→ **What is being asked**
Copy the data below exactly, omitting any picture it contains.

──────────

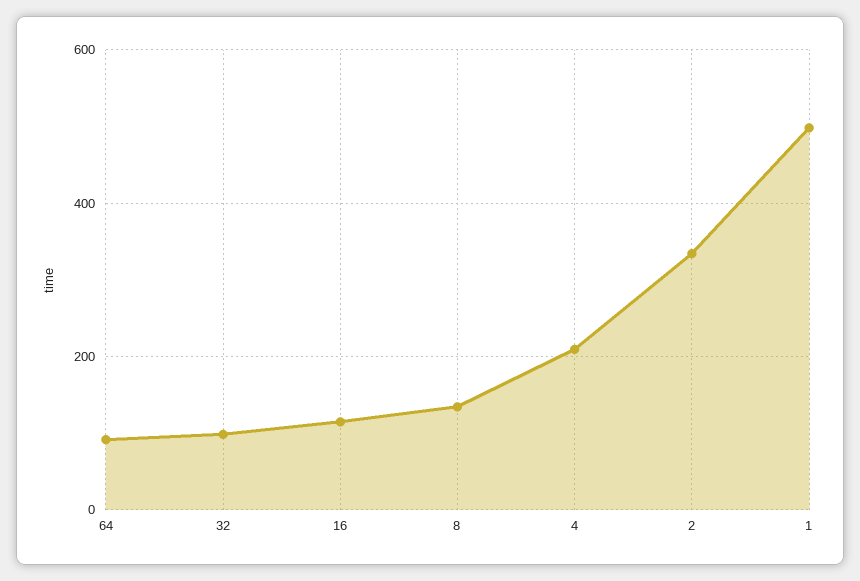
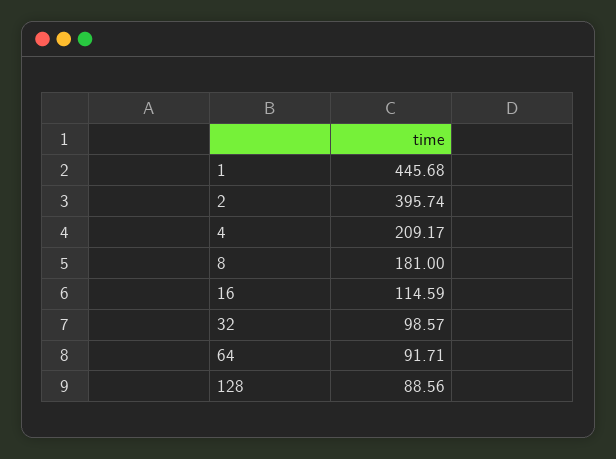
  {
    "64": 91.71,
    "32": 98.57,
    "16": 114.59,
-   "8": 140,
+   "8": 181,
    "4": 209.17,
-   "2": 340,
+   "2": 395.74,
-   "1": 500
+   "1": 445.68,
+   "128": 88.56
  }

──────────

→ **Expected output**
  {
    "64": 91.71,
    "32": 98.57,
    "16": 114.59,
-   "8": 140,
+   "8": 181,
    "4": 209.17,
-   "2": 340,
+   "2": 395.74,
-   "1": 500
+   "1": 445.68,
+   "128": 88.56
  }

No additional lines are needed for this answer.